RECORDS SHOWN:

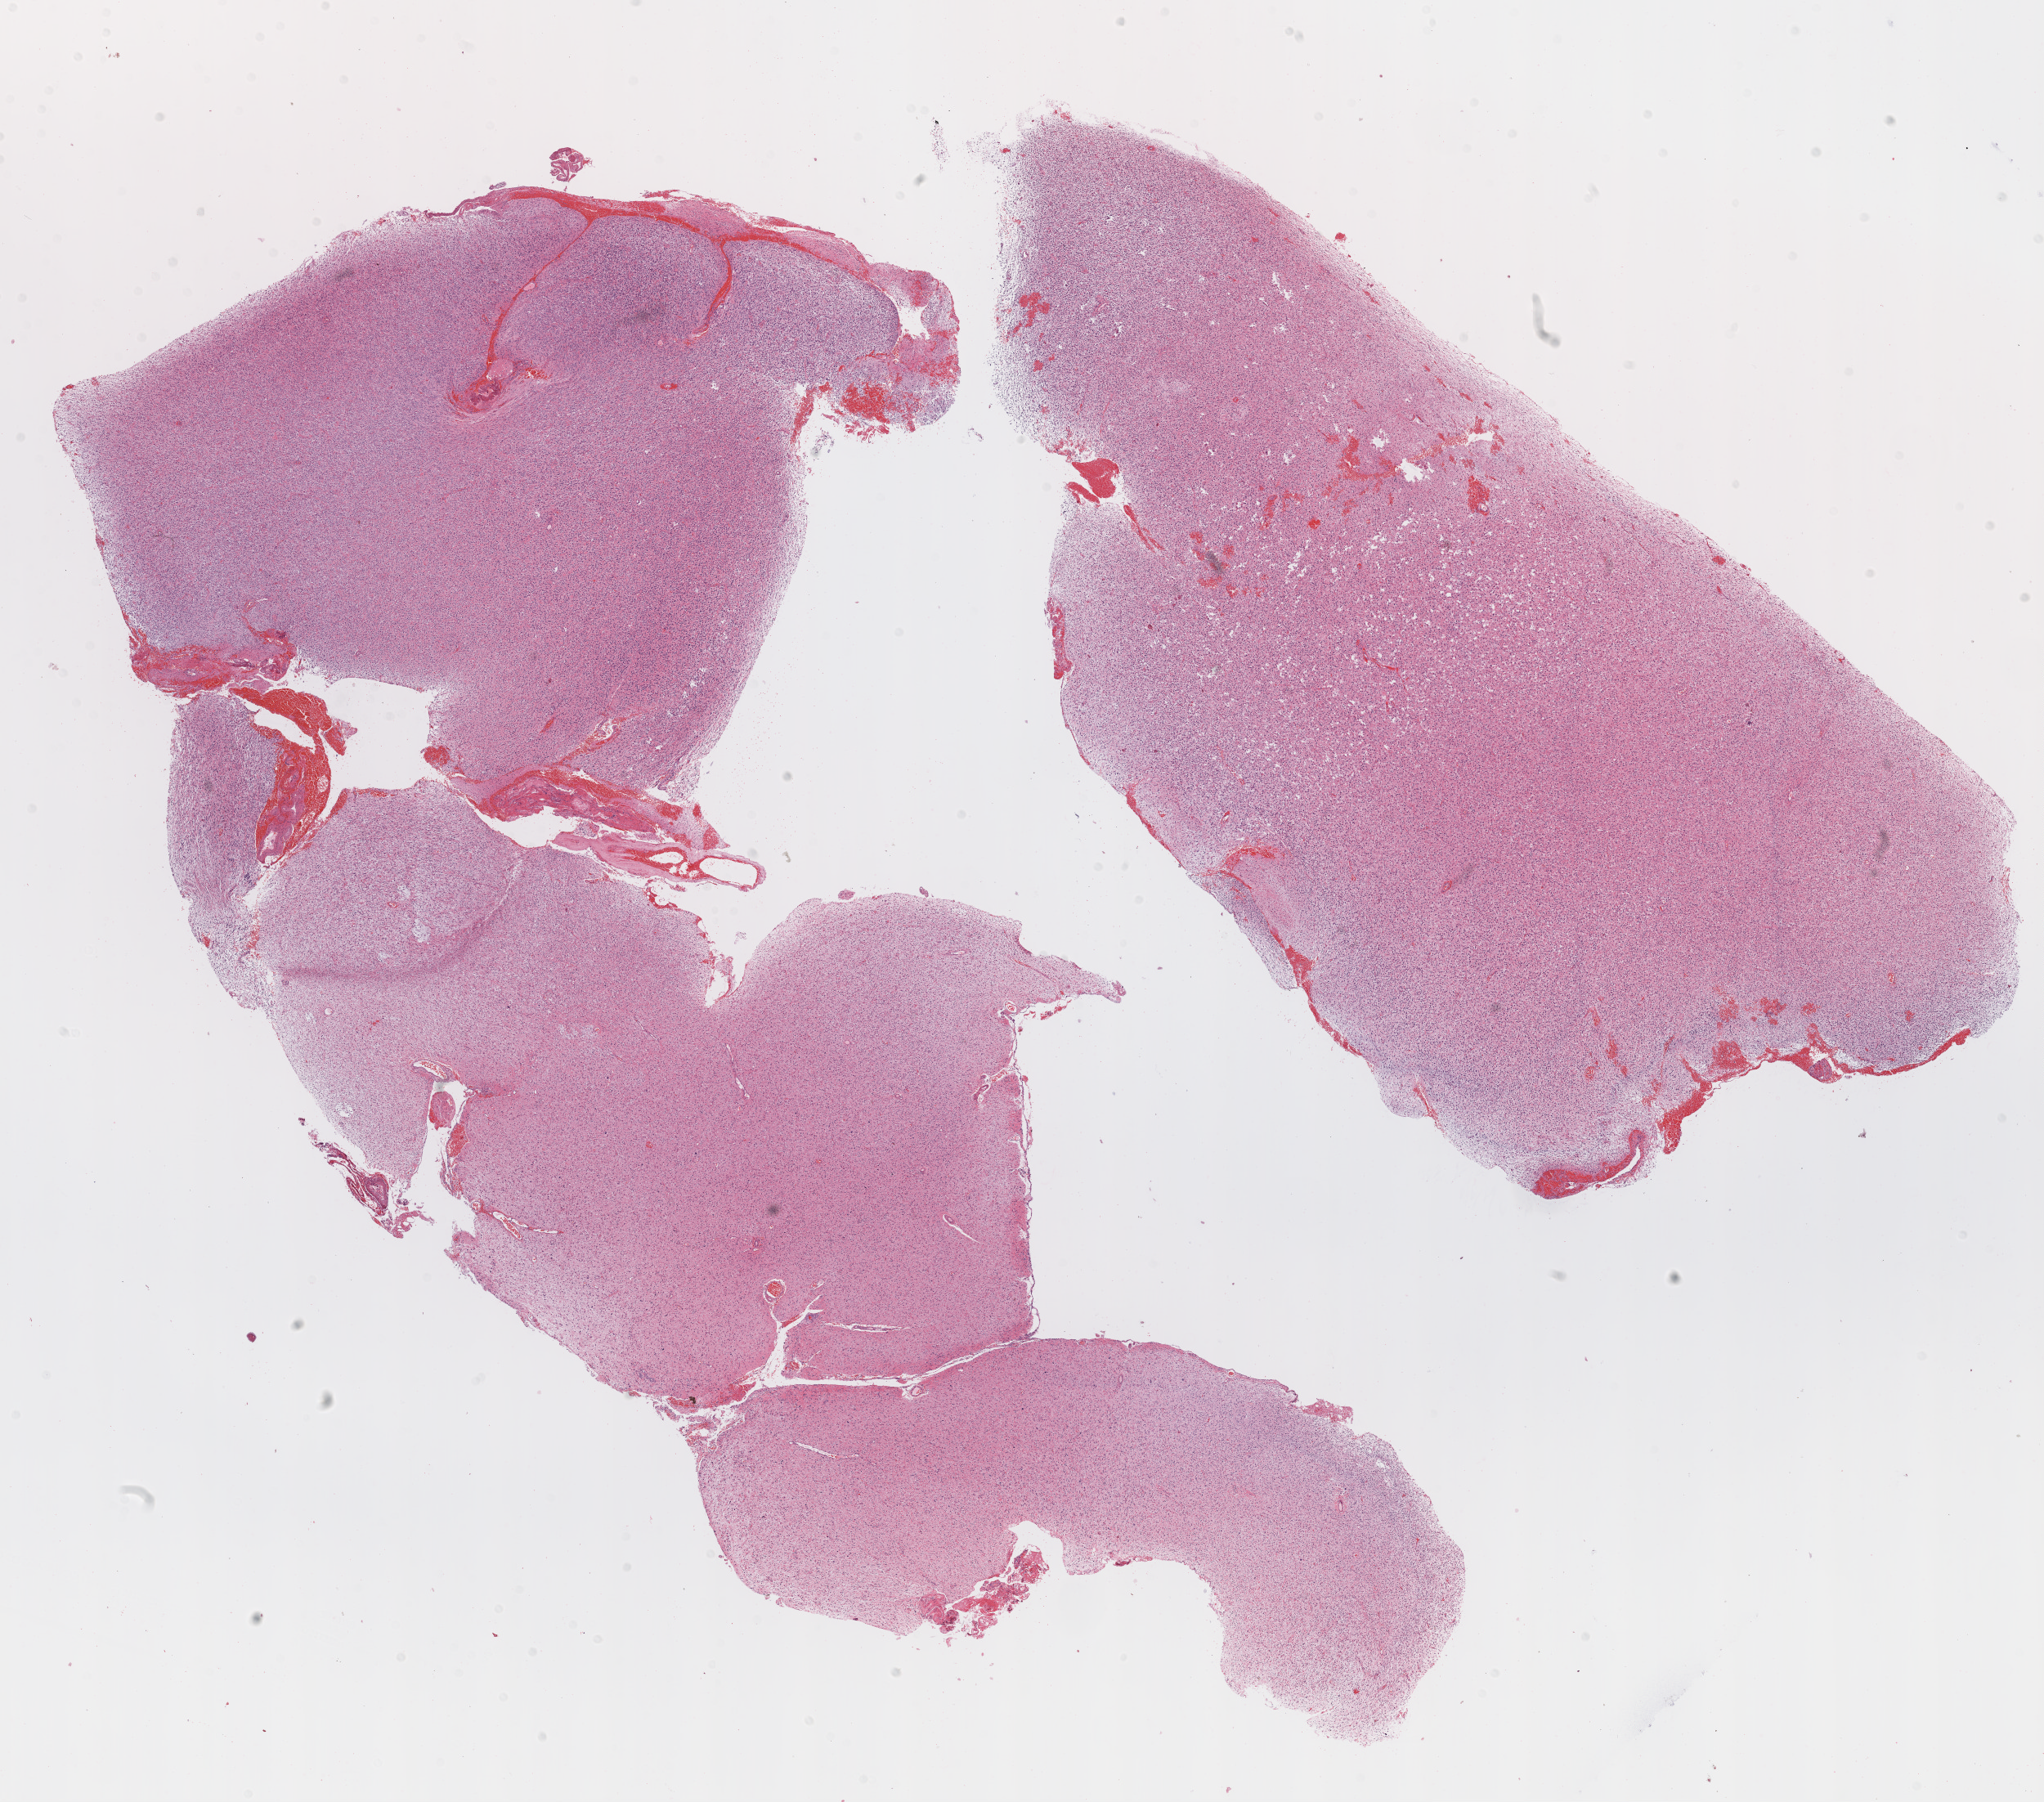
Digitized H&E tissue section (whole slide), low-resolution overview of the scanned area, about 20.1 x 17.7 mm (acquisition: 20x scan), formalin-fixed paraffin-embedded (FFPE) diagnostic section, brain, primary tumour sample. Patient: male, age at initial diagnosis 38 years.
• pathologic diagnosis: Glioblastoma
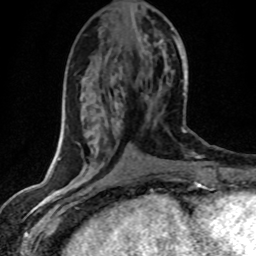
Breast MRI (dynamic contrast-enhanced), one axial slice; position 14 of 80 along the scan axis; cropped to one breast; dynamic contrast-enhanced series, time point 2 of 8 at this slice position (early post-contrast); 1.5 T; TE 4.2 ms, TR 7.1 ms; 256 × 256 image matrix, field of view 145 × 145 mm. Female patient.
Annotated regions visible in this slice (semi-automatically segmented with operator editing):
- enhancing-tissue mask used for the functional tumour volume (all voxels passing the contrast-enhancement thresholds inside the analysis volume; usually the tumour): box from (x=83, y=29) to (x=174, y=167) px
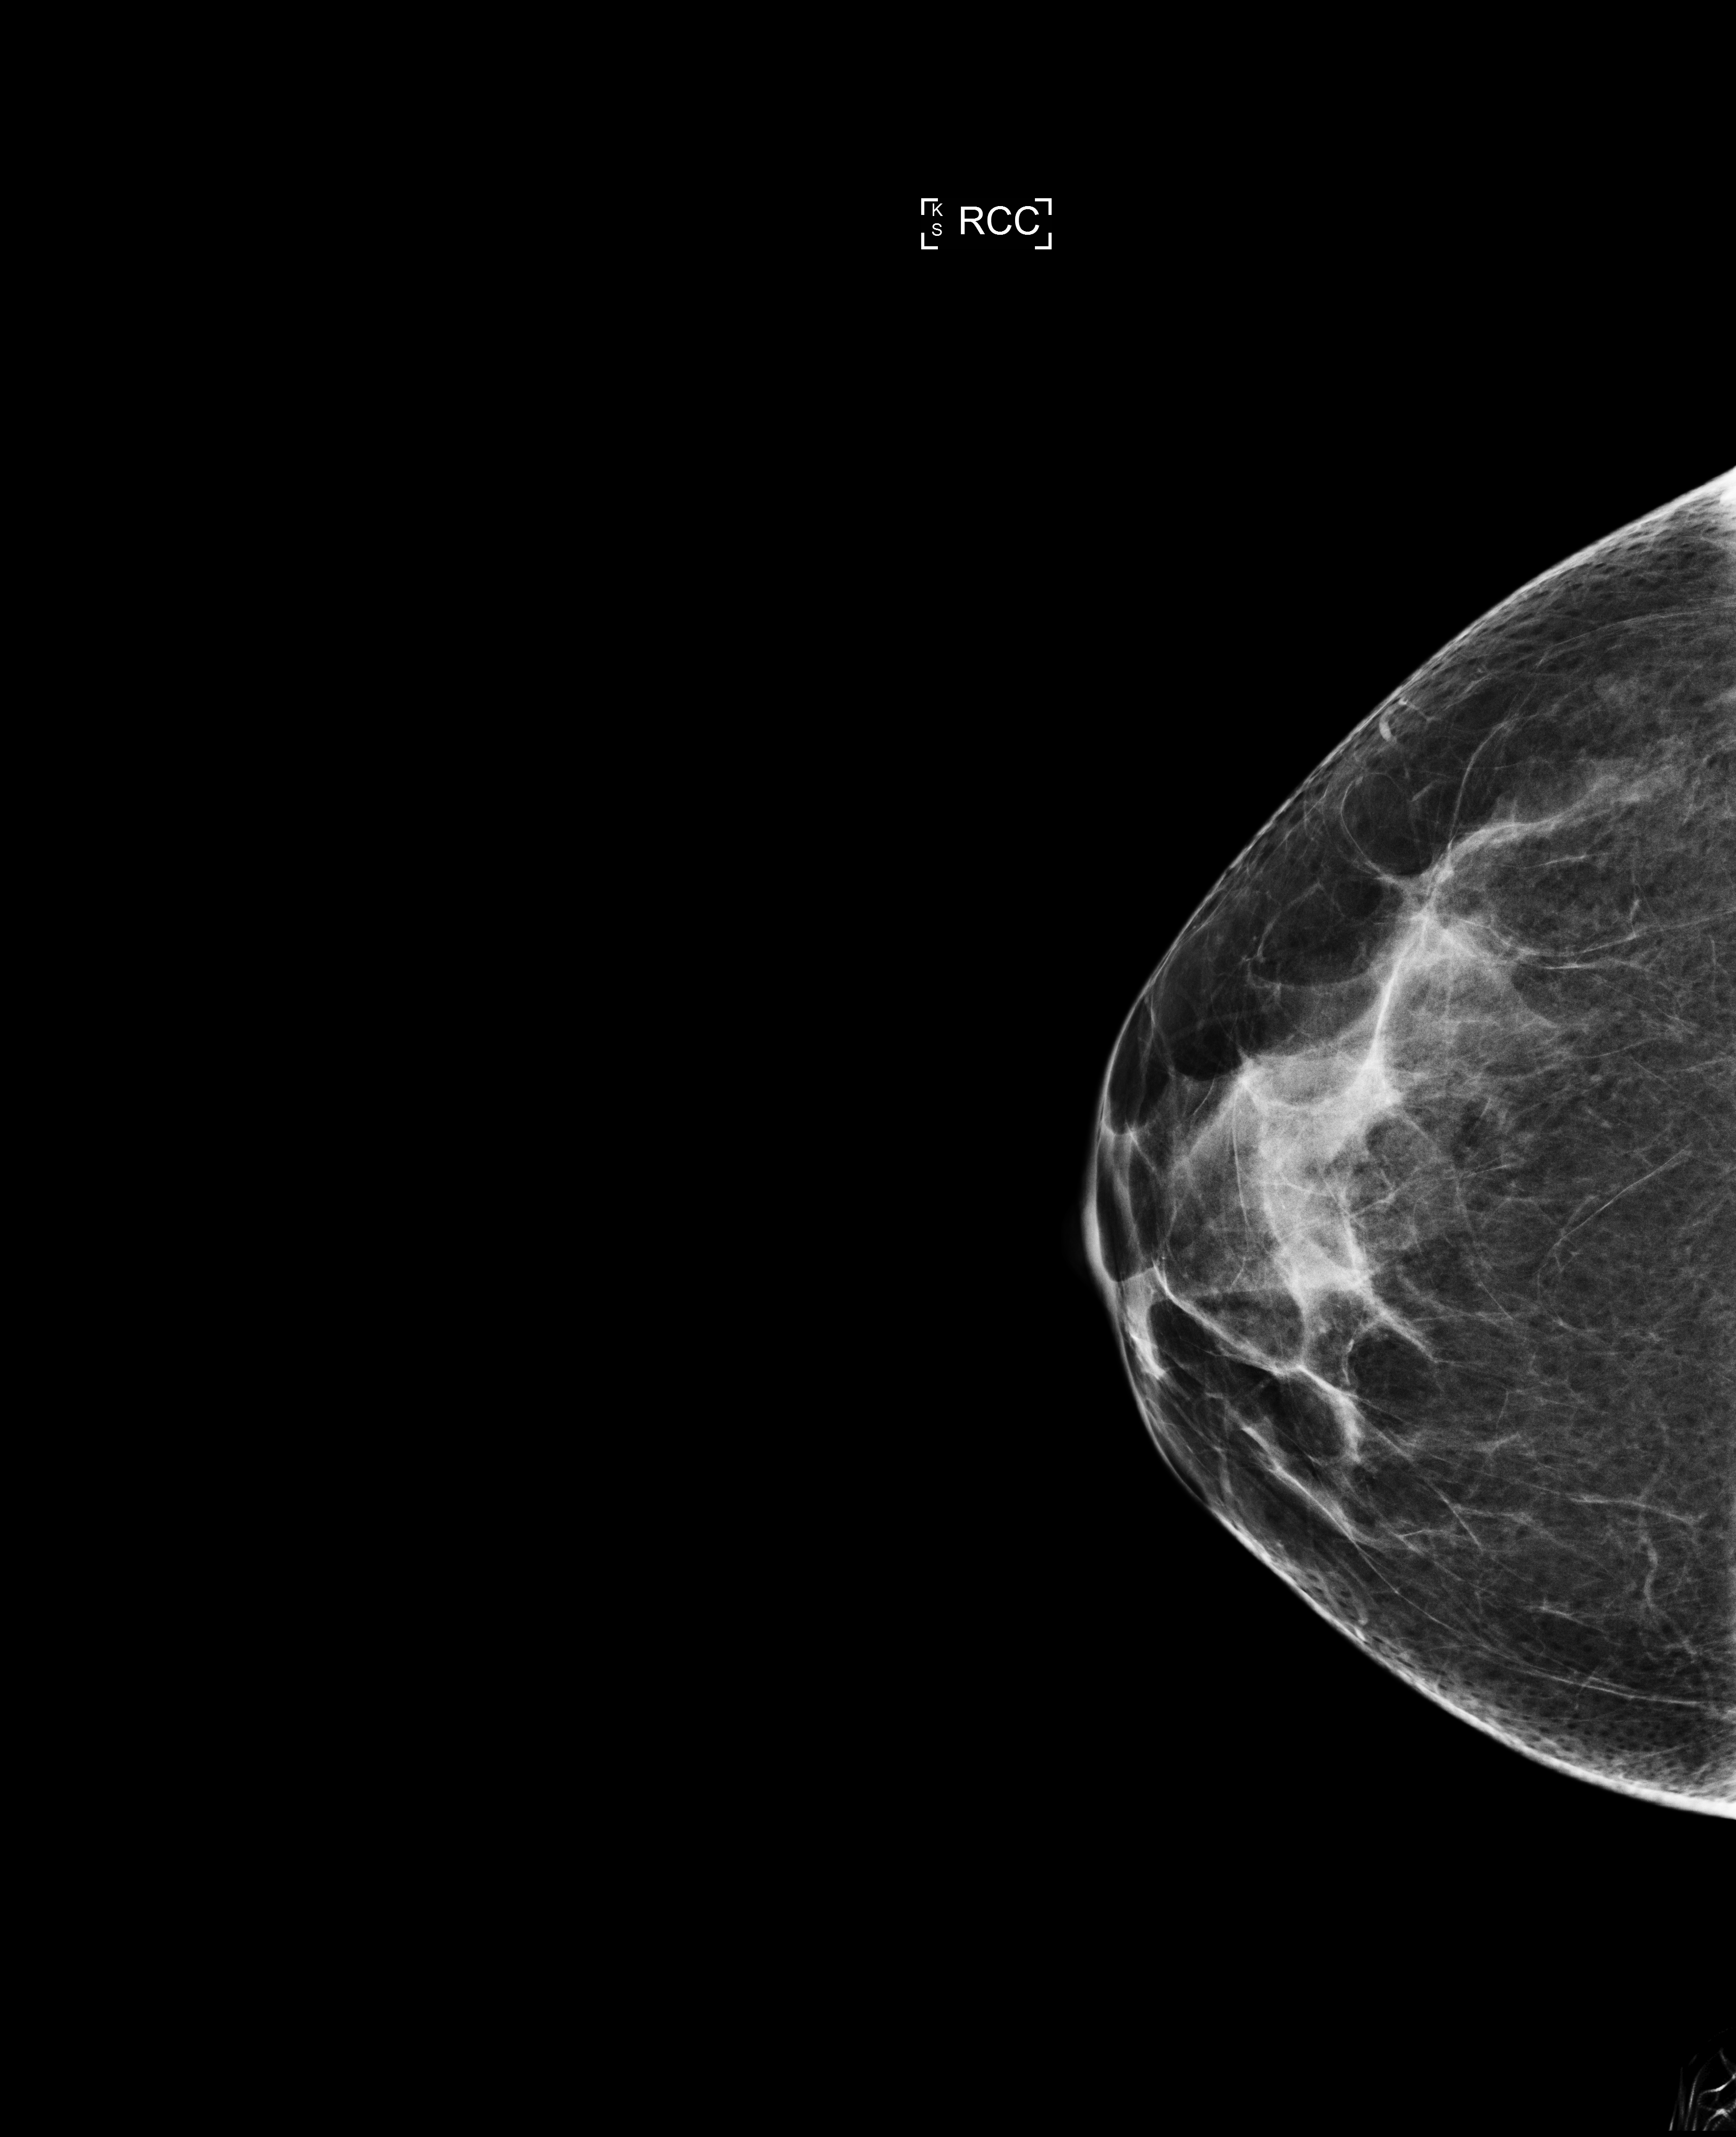
Digital mammogram (FFDM), right breast, CC view, diagnostic work-up study, compressed breast thickness 57 mm. Patient: female, 49 years.
Breast density at the screening exam (both breasts): heterogeneously dense (BI-RADS density category c). Final BI-RADS category for the screening round (tomosynthesis exam, both breasts): category 2. Recall: recalled for additional imaging after this screen.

ABOUT THIS EXERCISE: The records are to be duplicated in full and exactly, with images left out.

EXERCISE RESPONSE:
Digitized H&E tissue section (whole slide), low-resolution overview of the scanned area, about 20.1 x 17.7 mm (acquisition: 20x scan), formalin-fixed paraffin-embedded (FFPE) diagnostic section, brain, primary tumour sample. Patient: male, age at initial diagnosis 38 years.
• pathologic diagnosis: Glioblastoma
Breast MRI (dynamic contrast-enhanced), one axial slice; position 14 of 80 along the scan axis; cropped to one breast; dynamic contrast-enhanced series, time point 2 of 8 at this slice position (early post-contrast); 1.5 T; TE 4.2 ms, TR 7.1 ms; 256 × 256 image matrix, field of view 145 × 145 mm. Female patient.
Annotated regions visible in this slice (semi-automatically segmented with operator editing):
- enhancing-tissue mask used for the functional tumour volume (all voxels passing the contrast-enhancement thresholds inside the analysis volume; usually the tumour): box from (x=83, y=29) to (x=174, y=167) px
Digital mammogram (FFDM), right breast, CC view, diagnostic work-up study, compressed breast thickness 57 mm. Patient: female, 49 years.
Breast density at the screening exam (both breasts): heterogeneously dense (BI-RADS density category c). Final BI-RADS category for the screening round (tomosynthesis exam, both breasts): category 2. Recall: recalled for additional imaging after this screen.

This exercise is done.